Why the fuck is BBQ sauce coming out of my shower head?
The rest of us are chipping in to soundproof your bedroom. This is getting ridiculous.
He told me he wanted to show me something beautiful, then just started peeing off the bridge into oncoming traffic
Is it weird to say that getting an std with you was kinda romantic?
I think I'm gonna quit partying for awhile. Piercing my own nose is where I draw the line.
you peed off the balcony at your sisters and asked someone below to catch it with a cup
Just got hit on by a 50 year old Englishman who is now swapping drunken racing stories with my mom. Live Mariachi band in the background. How's that for a wake?
OMG. Hung over at my grandparents house. Threw up on 3 T-stops, countless snowbanks, and the grandparents driveway. Was proposed to last night. Bruised from head to toe from falling down 3 flights of stairs. Debating my intelligence because it seems that "happy new years" is too hard for me to spell. How were your new years festivities?

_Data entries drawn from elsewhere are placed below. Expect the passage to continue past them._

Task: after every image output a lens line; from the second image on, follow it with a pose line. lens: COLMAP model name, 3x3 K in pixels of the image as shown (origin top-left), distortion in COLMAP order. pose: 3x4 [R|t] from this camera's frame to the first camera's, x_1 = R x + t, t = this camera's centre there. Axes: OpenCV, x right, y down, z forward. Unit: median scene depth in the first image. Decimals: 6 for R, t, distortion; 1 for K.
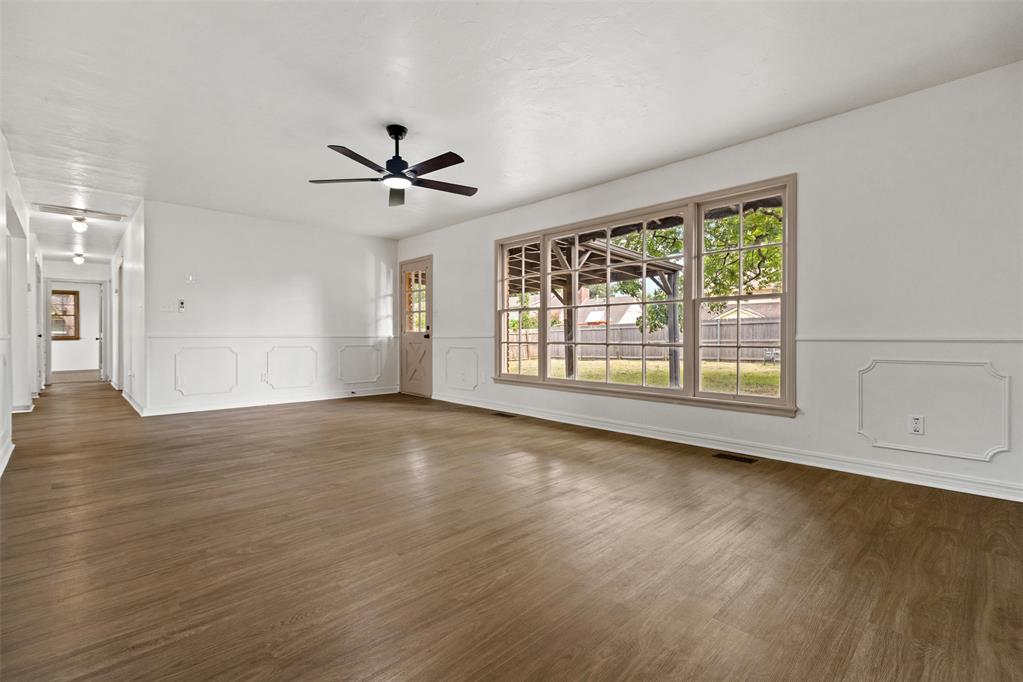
lens RADIAL K [[465.1, 0, 508.3], [0, 465.1, 338.3], [0, 0, 1]] dist [-0.000444, -0.000430]
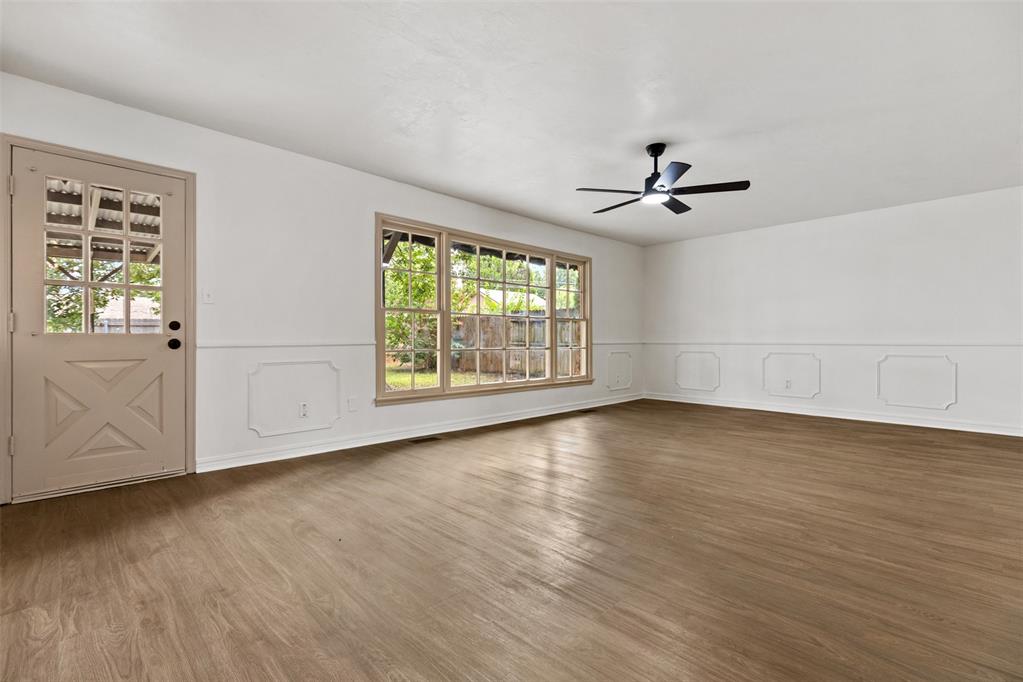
lens RADIAL K [[465.1, 0, 510.4], [0, 465.1, 340.3], [0, 0, 1]] dist [-0.000444, -0.000430]
pose [[-0.028215, 0.000298, 0.999602, -0.767111], [0.005804, 0.999983, -0.000135, -0.007317], [-0.999585, 0.005798, -0.028216, 0.811495]]
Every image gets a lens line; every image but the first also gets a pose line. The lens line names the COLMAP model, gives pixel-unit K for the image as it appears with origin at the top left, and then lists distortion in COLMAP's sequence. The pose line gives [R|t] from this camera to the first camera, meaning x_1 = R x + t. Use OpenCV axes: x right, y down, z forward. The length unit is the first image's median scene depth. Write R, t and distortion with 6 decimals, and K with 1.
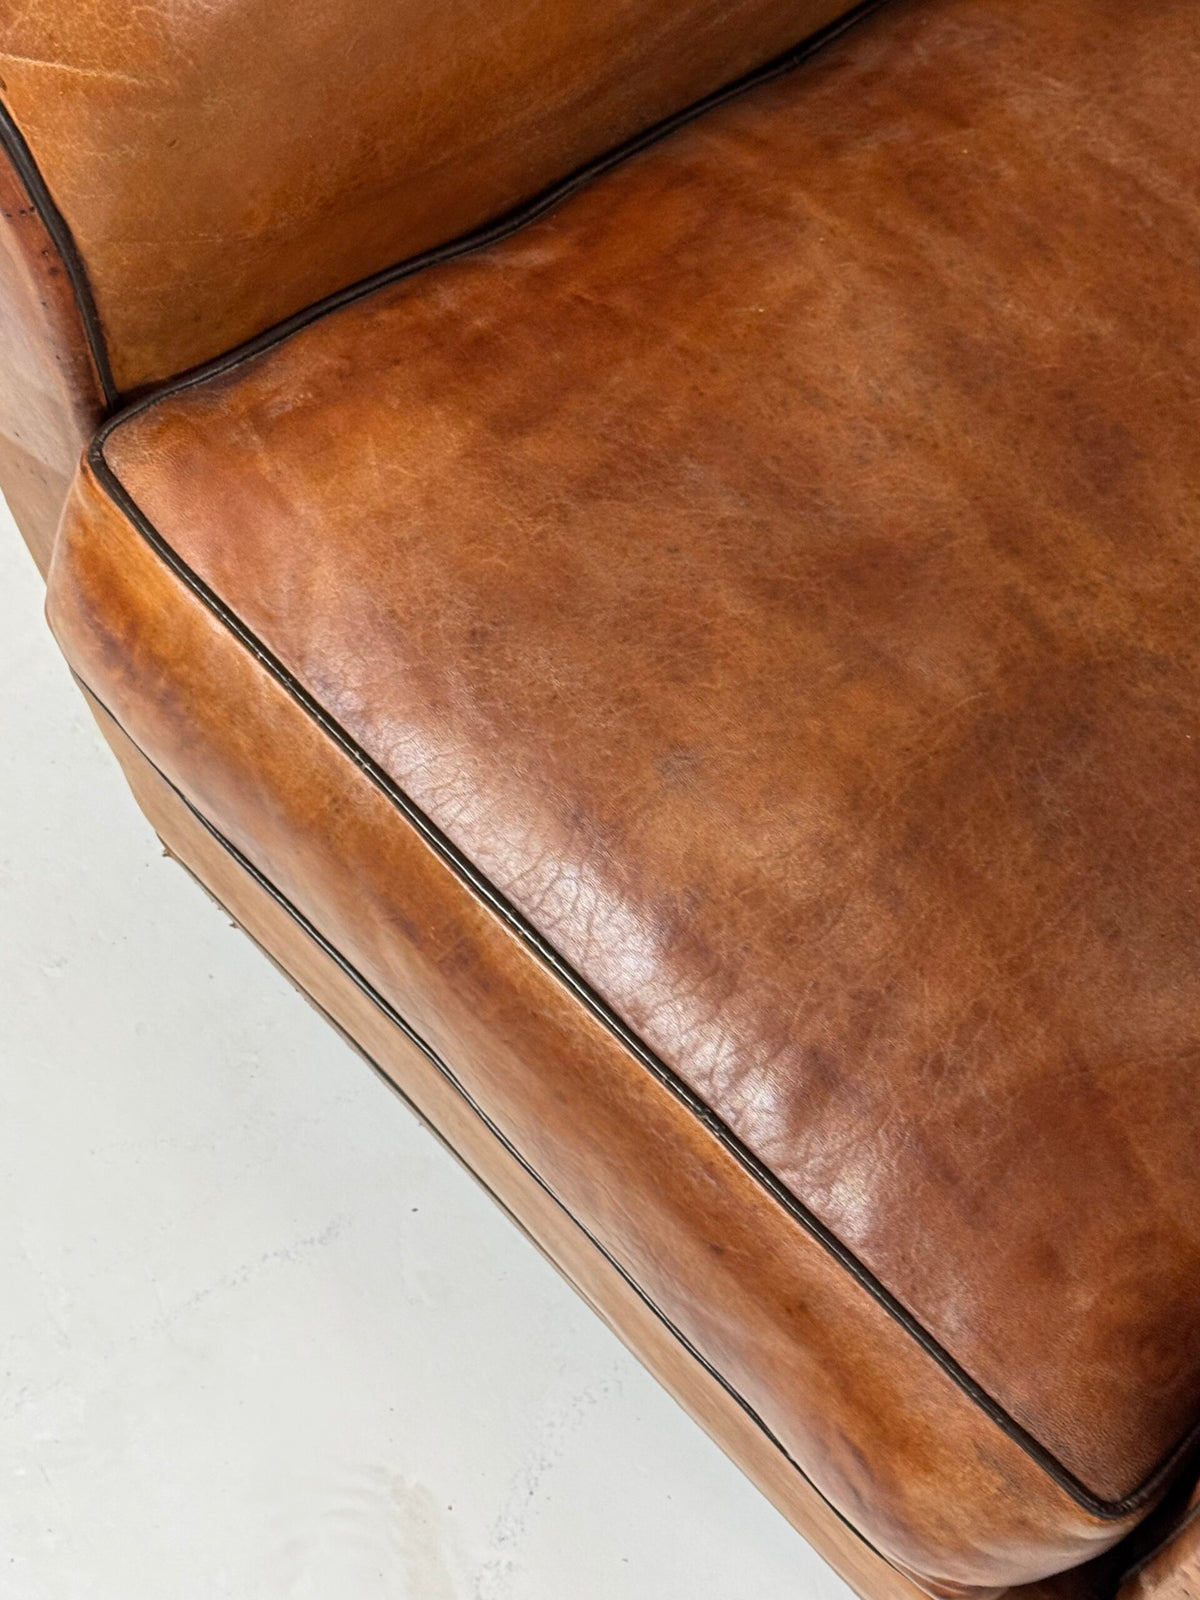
lens RADIAL K [[2871.3, 0, 600.0], [0, 2871.3, 800.0], [0, 0, 1]] dist [0.130464, -0.077493]
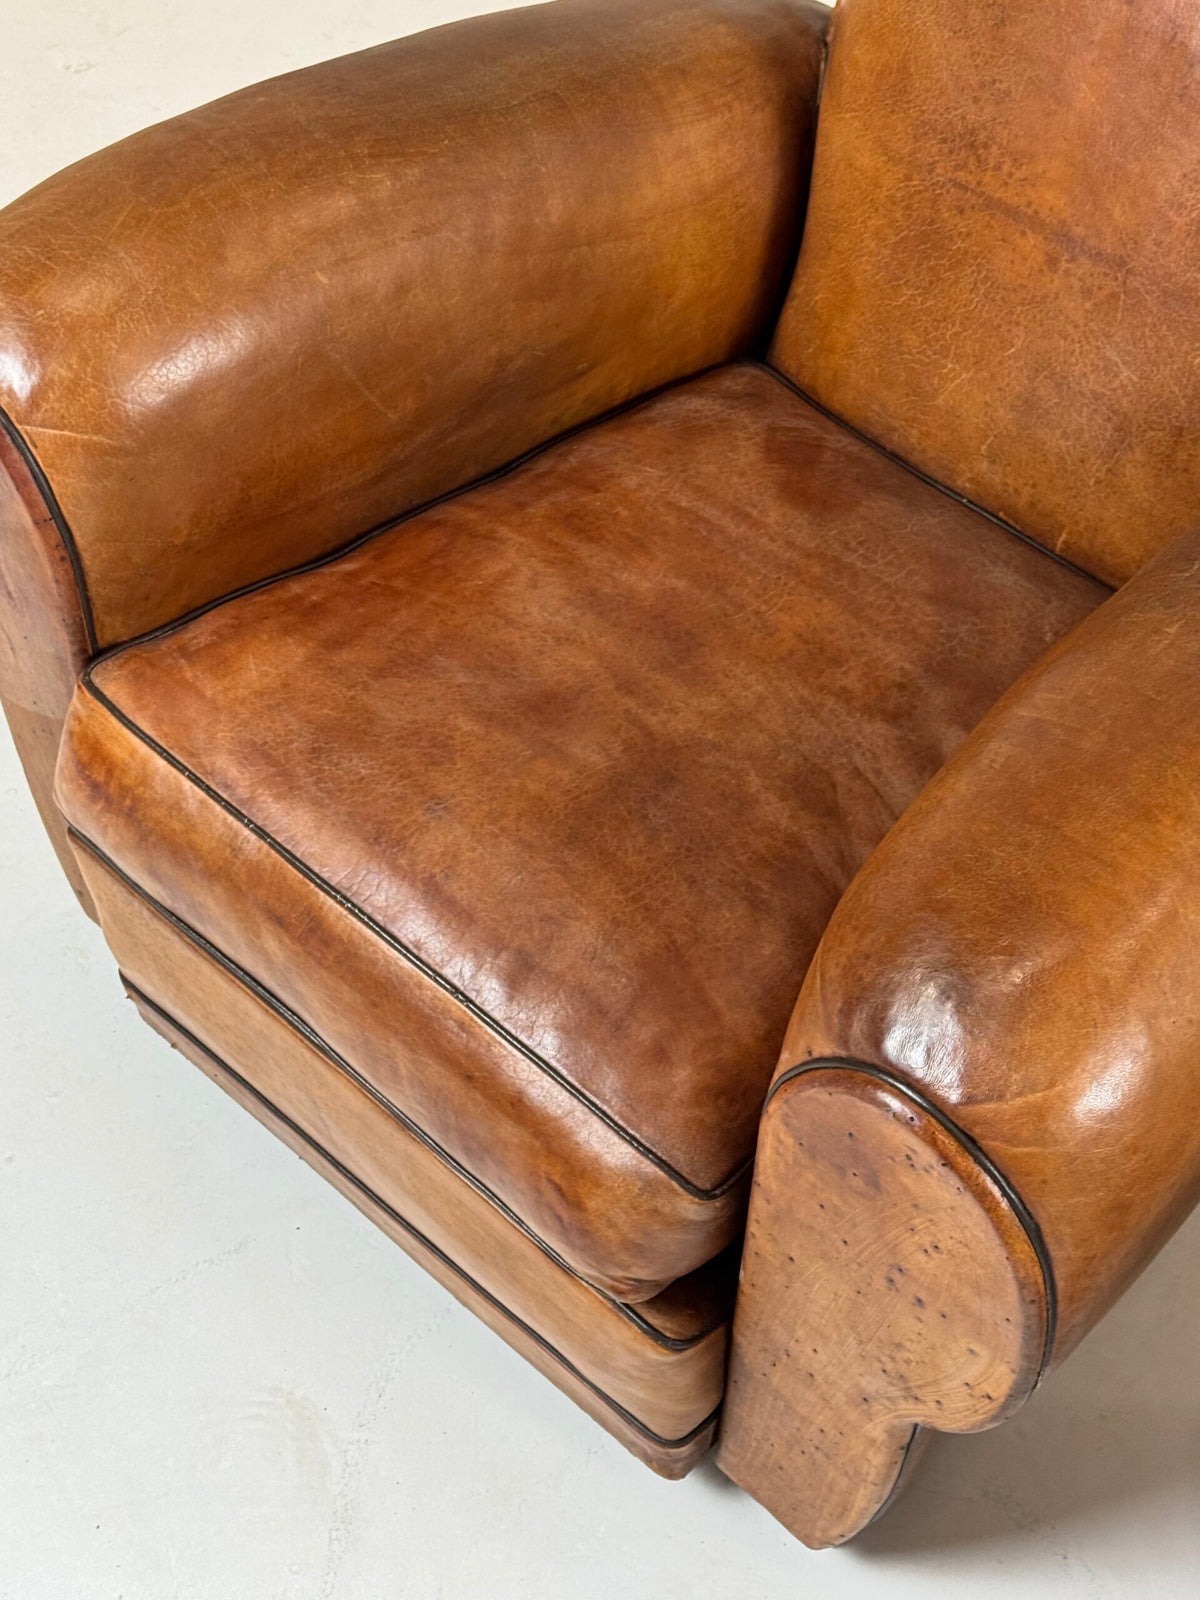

Fun holiday story for you: Alex and I went out drinking. She left. I needed a ride home. Met this dude and told him to drive my car back. Once at my house, I made him take out my dog and then apologized for not wanting to make out with him. I said, let me go see if my roommate is interested and then I slept in Alex's bed all night.
20 bucks says he was an actual leprechaun
He was dressed as the 420 Easter bunny...he looked like a walking anti-drug campaign.
A stoners worse nightmare? Well packaged snacks. Just took me 5 mins to get a cinnamon roll out of the package. And another 3 mins to properly type this text
What is the proper Father's Day protocol when you're sleeping with a guy who has kids?
I did cocaine with my cab driver all night. It was the best date.
You would think by the size of the lump on my ass that I would have remembered falling down a flight of stairs.
Went home last night with that hot British guy. Sounded like I was f-ing in a Harry Potter movie.